REQUIREMENT
Would you please output, word for word, the span of the listing below that opens on the line containing "Rendered at 1241 by 1754 pixels." and closes on the line containing "List each element's"? Include both ends and nothing more.

TASK DATA
________
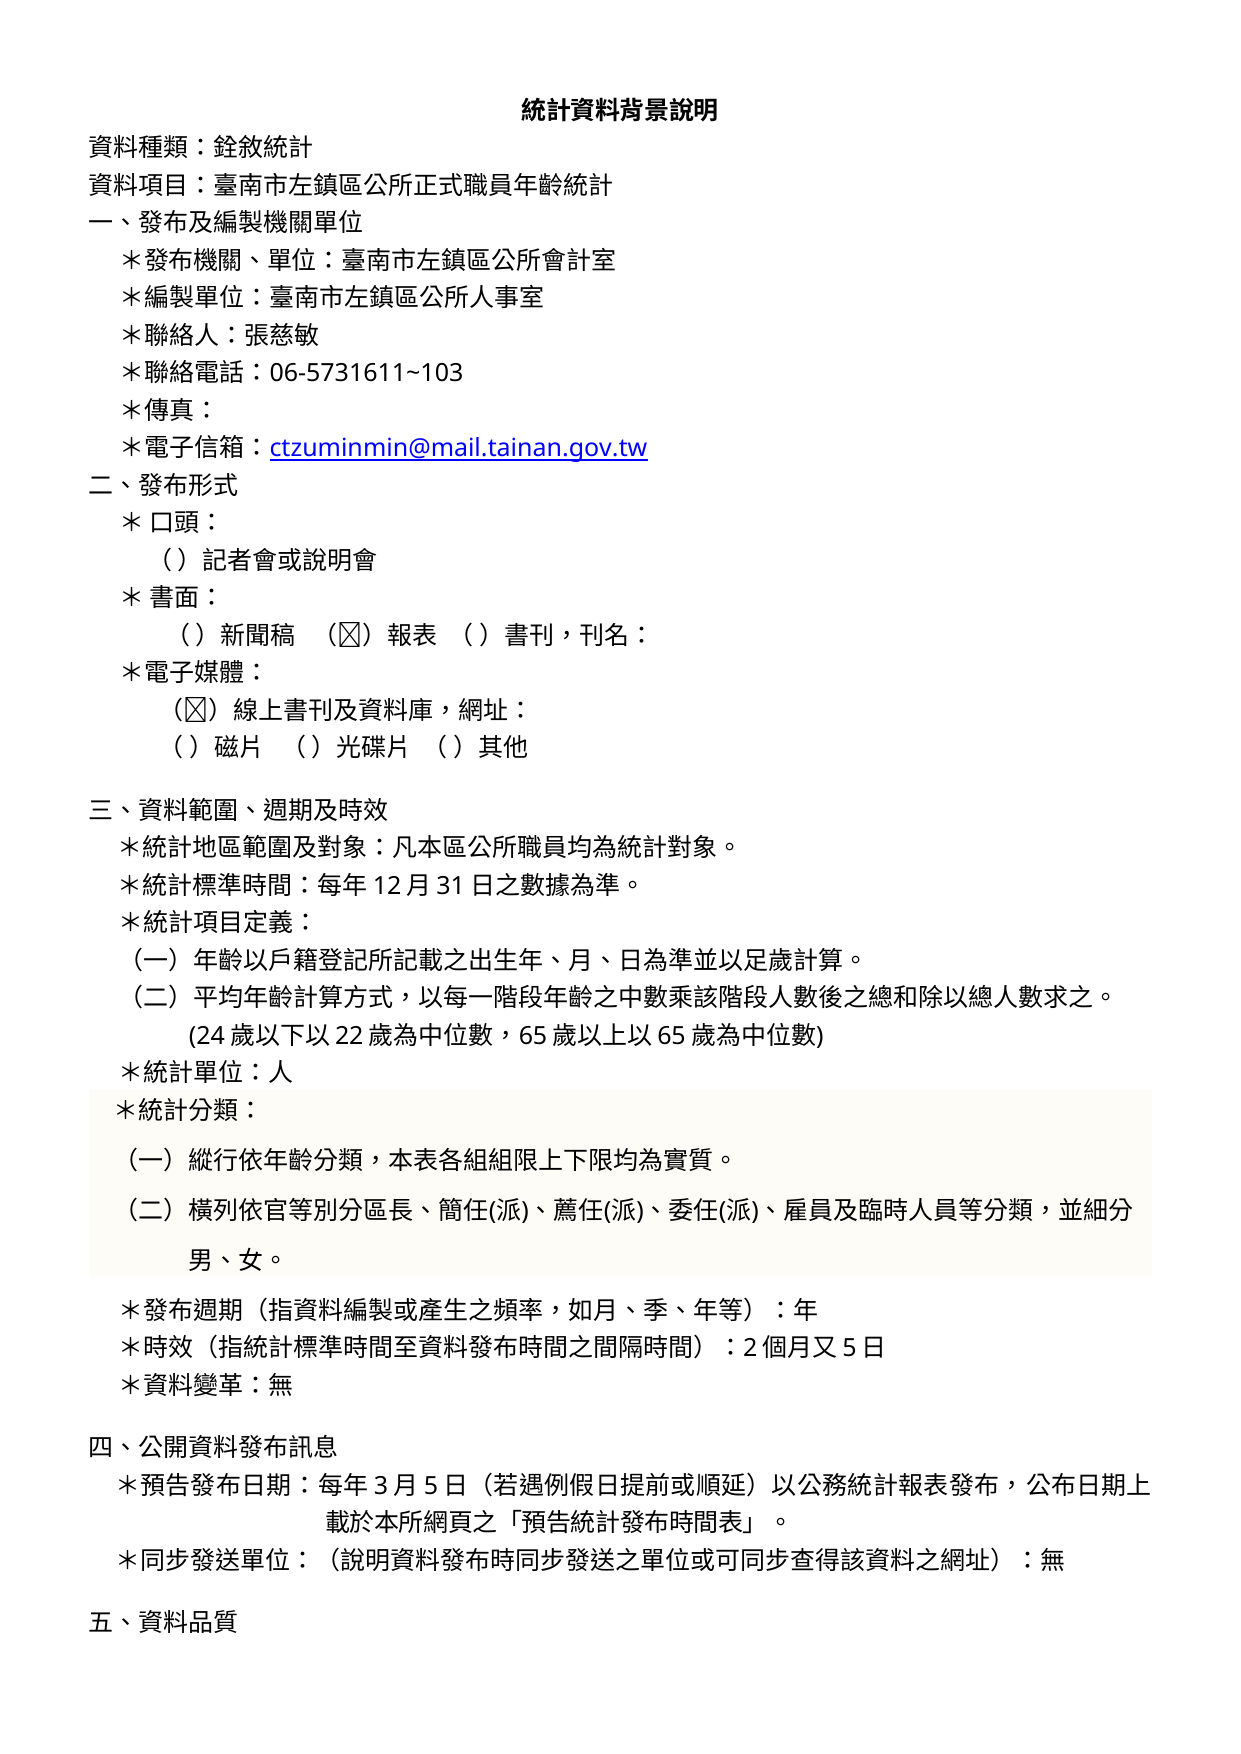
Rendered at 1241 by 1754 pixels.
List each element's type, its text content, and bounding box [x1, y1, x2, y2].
________
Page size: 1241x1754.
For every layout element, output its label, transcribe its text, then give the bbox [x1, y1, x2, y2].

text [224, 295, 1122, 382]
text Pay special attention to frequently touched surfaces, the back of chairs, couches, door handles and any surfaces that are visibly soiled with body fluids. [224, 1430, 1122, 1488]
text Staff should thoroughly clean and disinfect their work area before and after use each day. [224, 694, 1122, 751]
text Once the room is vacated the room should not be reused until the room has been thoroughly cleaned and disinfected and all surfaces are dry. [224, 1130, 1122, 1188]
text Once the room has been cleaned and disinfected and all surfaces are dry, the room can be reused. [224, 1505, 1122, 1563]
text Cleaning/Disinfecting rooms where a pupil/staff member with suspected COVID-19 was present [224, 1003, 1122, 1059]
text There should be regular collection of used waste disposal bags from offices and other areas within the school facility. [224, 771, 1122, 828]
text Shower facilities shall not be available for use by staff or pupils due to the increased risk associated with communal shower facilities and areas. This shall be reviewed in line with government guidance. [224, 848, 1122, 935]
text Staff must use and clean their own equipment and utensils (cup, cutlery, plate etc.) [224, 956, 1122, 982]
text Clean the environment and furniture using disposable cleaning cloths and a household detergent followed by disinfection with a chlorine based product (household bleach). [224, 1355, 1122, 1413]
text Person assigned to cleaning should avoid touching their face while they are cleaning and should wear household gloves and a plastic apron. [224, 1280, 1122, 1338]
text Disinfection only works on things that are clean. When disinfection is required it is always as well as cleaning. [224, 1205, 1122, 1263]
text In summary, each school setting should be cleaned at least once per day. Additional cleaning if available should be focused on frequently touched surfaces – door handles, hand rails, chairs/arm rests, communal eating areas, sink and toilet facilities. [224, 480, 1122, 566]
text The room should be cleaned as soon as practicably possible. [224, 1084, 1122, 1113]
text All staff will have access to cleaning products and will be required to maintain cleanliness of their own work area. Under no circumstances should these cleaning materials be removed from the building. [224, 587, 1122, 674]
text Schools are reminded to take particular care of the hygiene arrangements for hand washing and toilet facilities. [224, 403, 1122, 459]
________
RESULT OF THE EXERCISE
Rendered at 1241 by 1754 pixels.
List each element's type, its text content, and bounding box [x1, y1, x2, y2].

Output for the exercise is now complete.